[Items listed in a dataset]
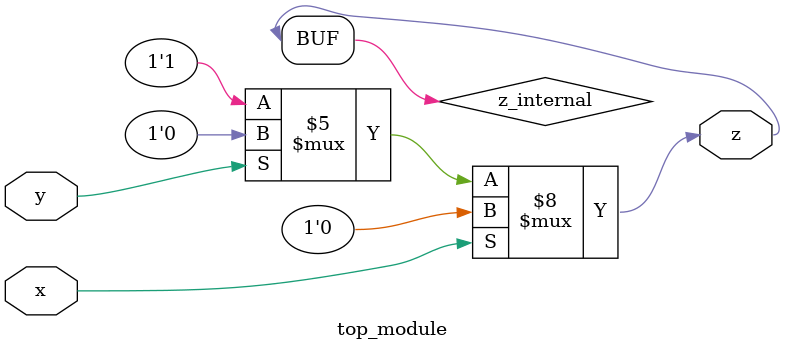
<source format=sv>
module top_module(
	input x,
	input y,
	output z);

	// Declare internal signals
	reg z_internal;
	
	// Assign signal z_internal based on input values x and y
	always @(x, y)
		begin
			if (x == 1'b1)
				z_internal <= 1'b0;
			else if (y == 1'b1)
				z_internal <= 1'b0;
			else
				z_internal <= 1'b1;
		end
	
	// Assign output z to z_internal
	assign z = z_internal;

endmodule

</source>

--

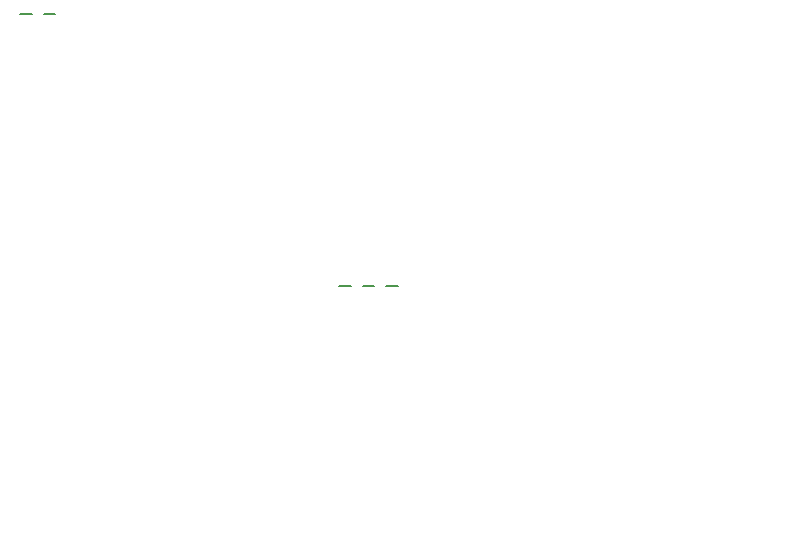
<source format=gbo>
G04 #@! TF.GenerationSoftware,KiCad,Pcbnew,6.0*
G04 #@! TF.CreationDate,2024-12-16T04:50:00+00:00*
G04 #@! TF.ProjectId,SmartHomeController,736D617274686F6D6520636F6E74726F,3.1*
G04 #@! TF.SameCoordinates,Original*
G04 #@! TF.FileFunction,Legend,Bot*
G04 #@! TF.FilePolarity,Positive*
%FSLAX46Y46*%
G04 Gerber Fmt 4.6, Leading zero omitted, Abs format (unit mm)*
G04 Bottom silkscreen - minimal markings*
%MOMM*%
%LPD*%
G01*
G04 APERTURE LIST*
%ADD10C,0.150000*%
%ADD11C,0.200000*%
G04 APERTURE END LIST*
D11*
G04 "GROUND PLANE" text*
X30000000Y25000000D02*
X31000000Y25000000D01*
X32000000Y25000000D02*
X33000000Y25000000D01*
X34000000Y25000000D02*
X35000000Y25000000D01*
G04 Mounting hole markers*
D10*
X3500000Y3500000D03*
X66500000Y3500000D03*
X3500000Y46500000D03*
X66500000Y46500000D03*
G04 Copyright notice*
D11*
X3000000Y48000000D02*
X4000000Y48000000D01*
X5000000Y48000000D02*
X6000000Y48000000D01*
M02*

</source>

> [Problem to solve]: Filter the entries and copy each line with "output".

> [Result]:
	output z);
	// Assign output z to z_internal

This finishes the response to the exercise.